Леопольд методически последовательно и чрезвычайно разумно расширял учебный репертуар маленького музыканта. В хранящейся в «Моцартеуме» второй тетради, где рукой отца написано: «Моему любимому сыну Вольфгангу Амадею к его шестым именинам — от отца, Леопольда Моцарта. Зальцбург, 31 октября 1762 года», — больше сотни разнообразных пьес.

Наряду с занятиями клавесином отец учил малыша игре на скрипке и даже на органе, так что с малых лет ребенок был приучен к повседневному труду и строгой дисциплине.
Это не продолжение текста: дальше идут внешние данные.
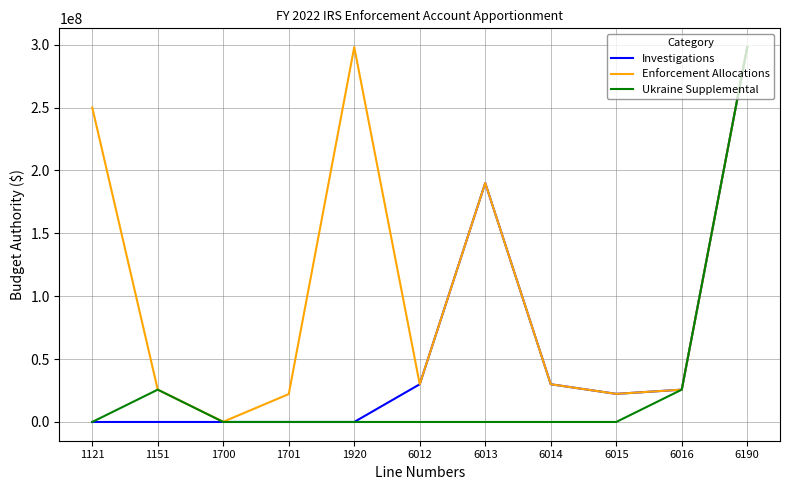

What is the sum of the Investigations values at 6190 and 6015?

320370000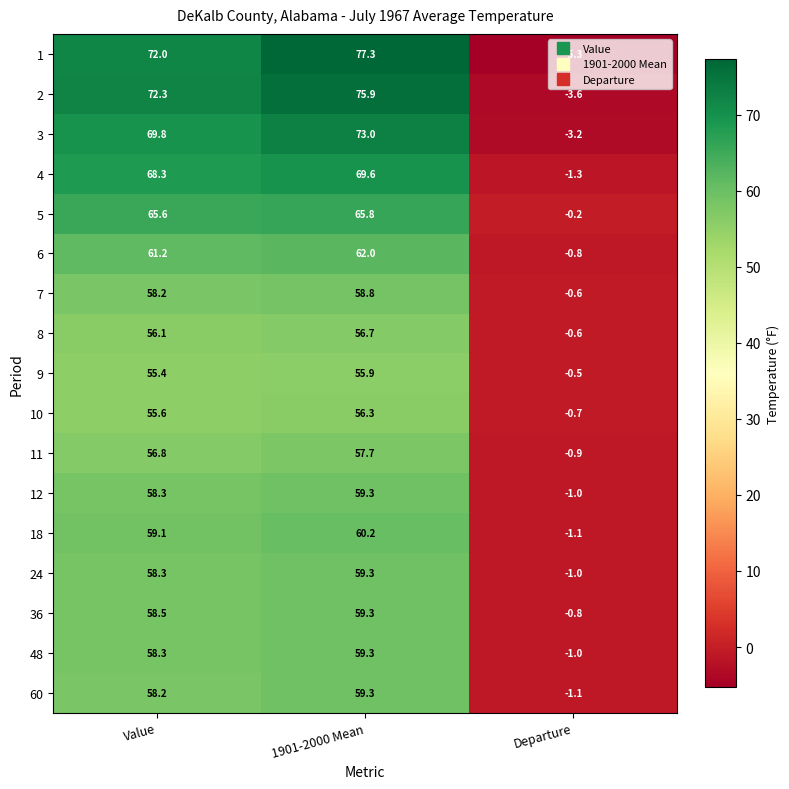

Is it true that 7 equals 58.2 at Value?

True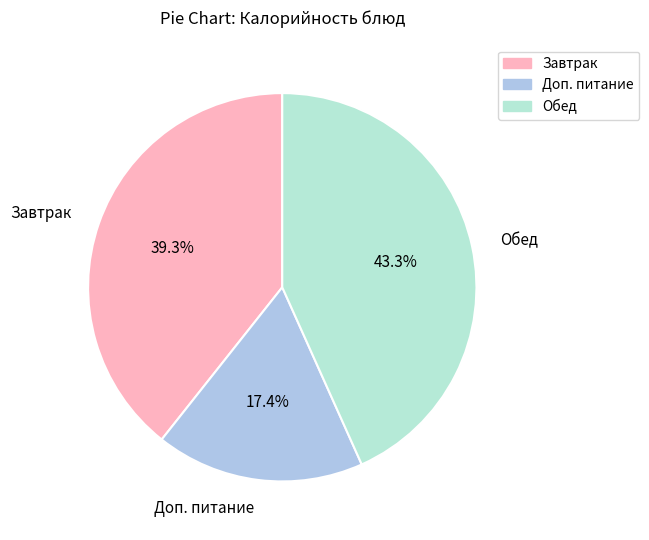

Which slice is the largest?

Обед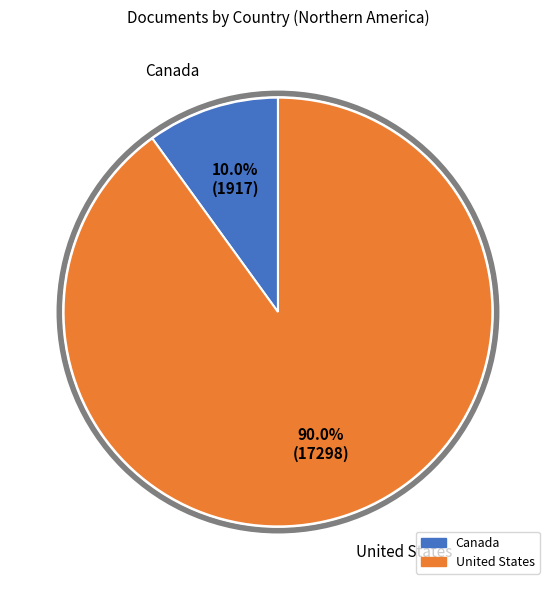

What percentage is the Canada slice, to the nearest percent?

10%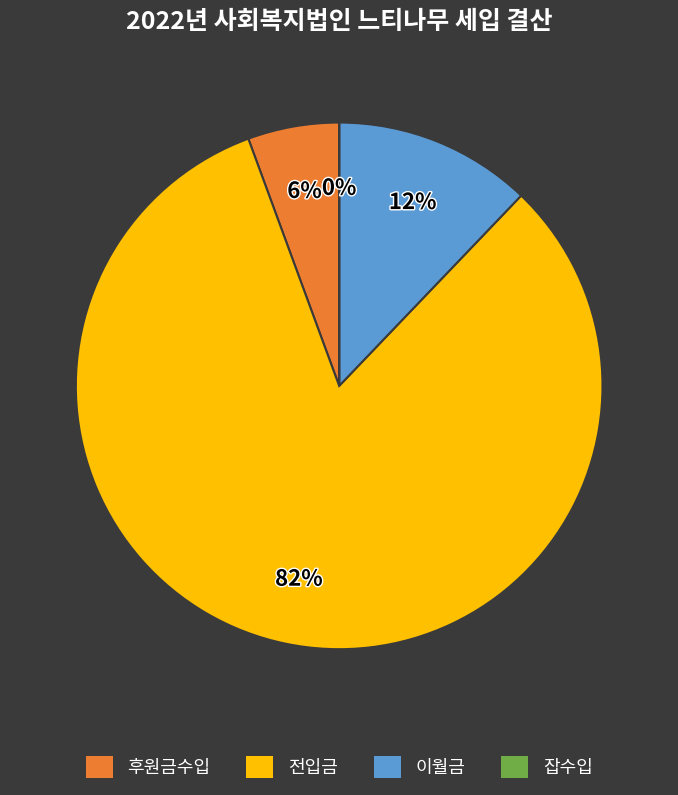

What is the largest slice in the pie chart?

전입금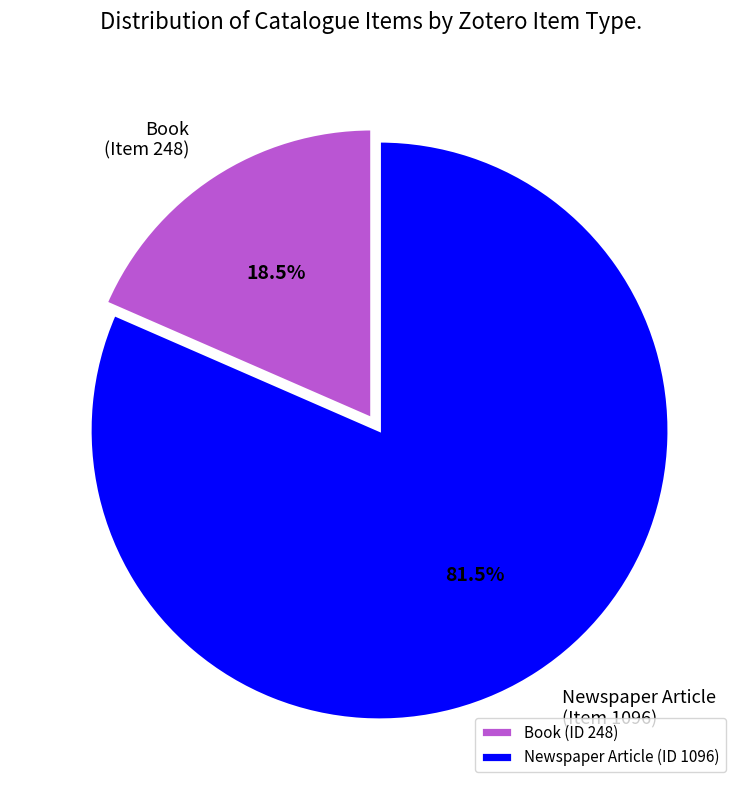

Approximately how many times larger is the value at Newspaper Article (Item 1096) compared to Book (Item 248)?

4.4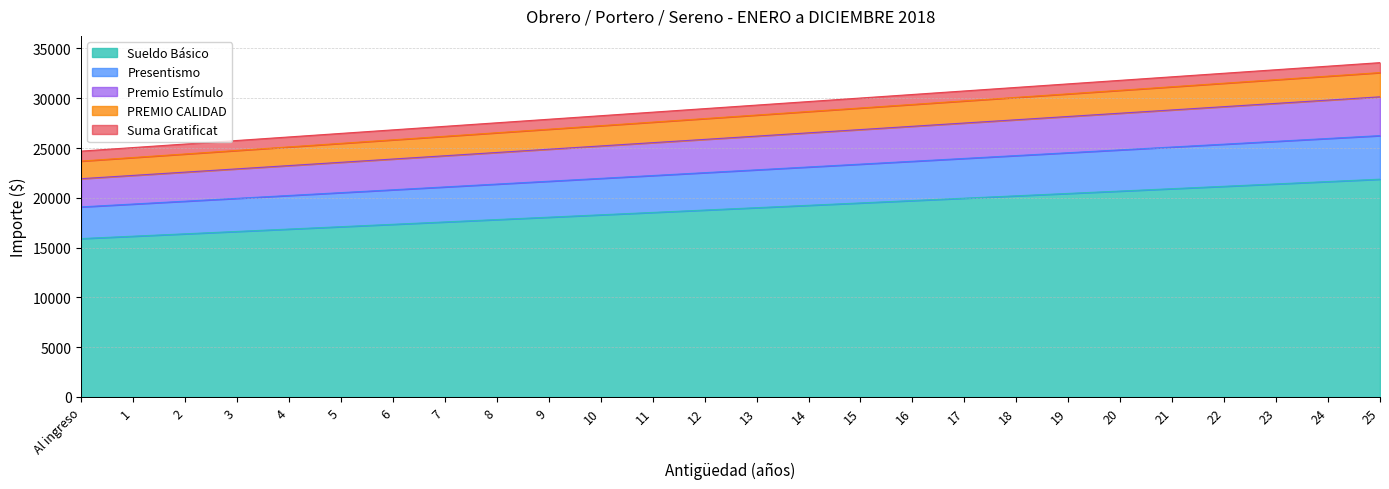

True or false: Sueldo Básico has more than 2 interior local peaks.

False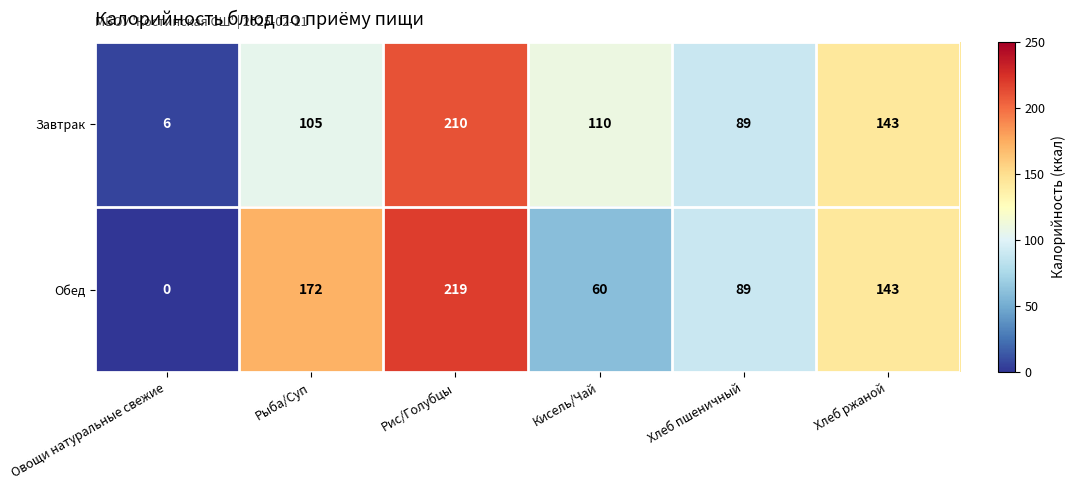

How many categories are shown in the chart?

6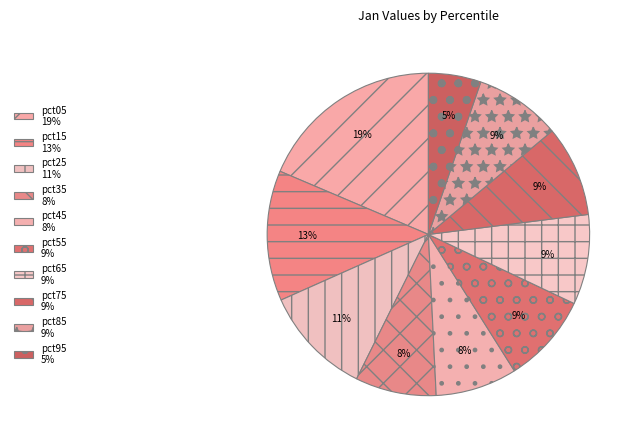

To the nearest percent, what portion does pct05 represent?

19%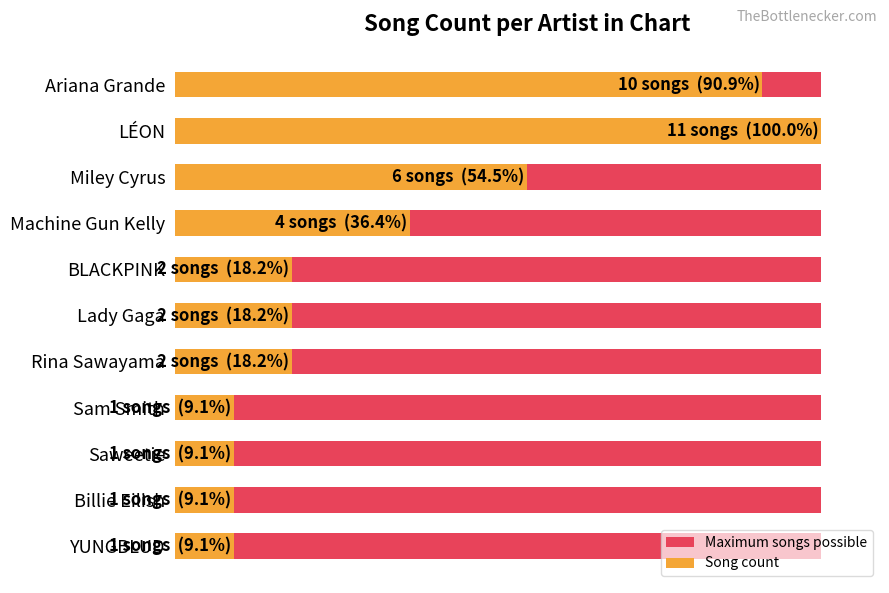

List the series in order of their peak value, highest first.

Song count, Maximum songs possible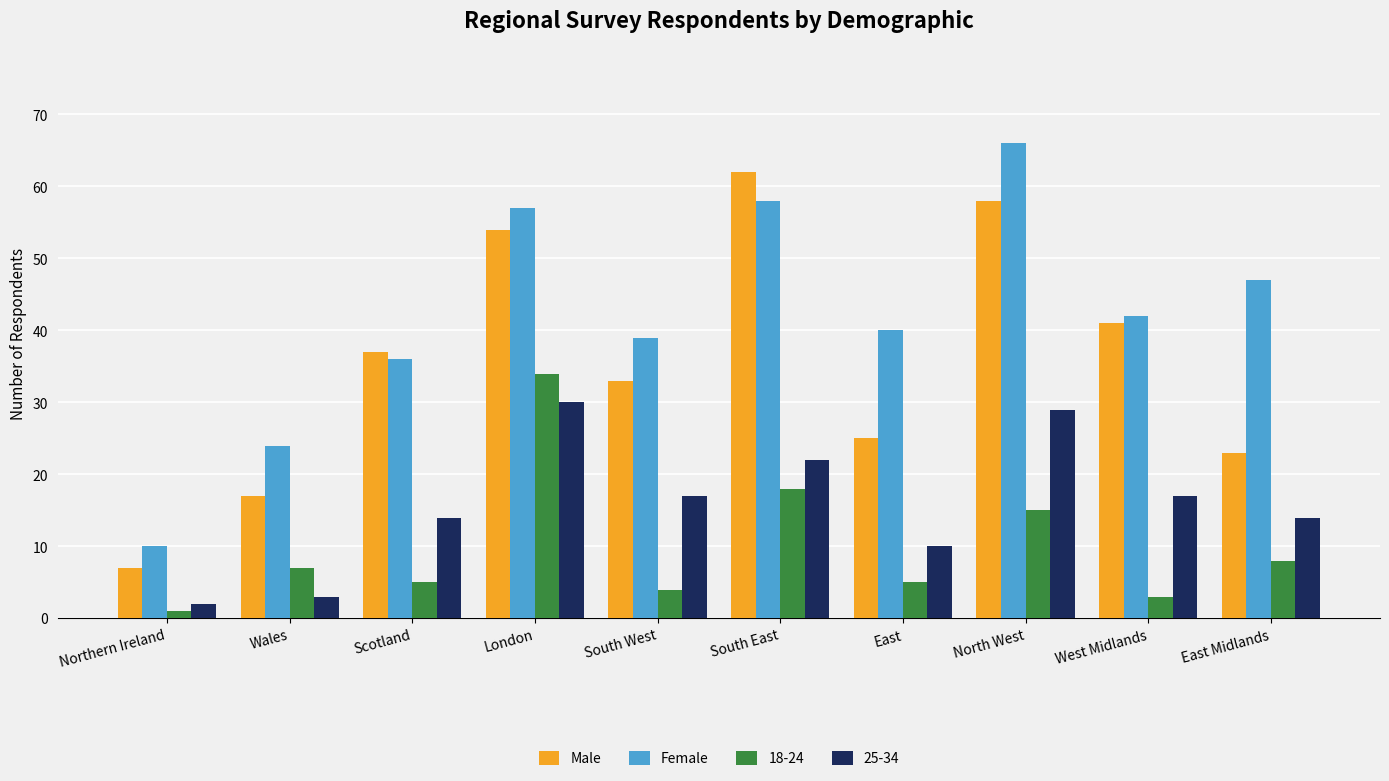

At which category does the chart reach its peak across all series?

North West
Великое трудолюбие и великая скромность стали отличительными чертами характера Вольфганга. «Его никогда не принуждали ни сочинять, ни играть, — пишет сестра. — Напротив, необходимо было постоянно удерживать его от этого. Иначе он день и ночь просиживал бы за клавесином или за сочинением музыки». А отец дополняет: «Ребенком ты был преувеличенно скромен и даже начинал плакать, когда тебя чересчур расхваливали».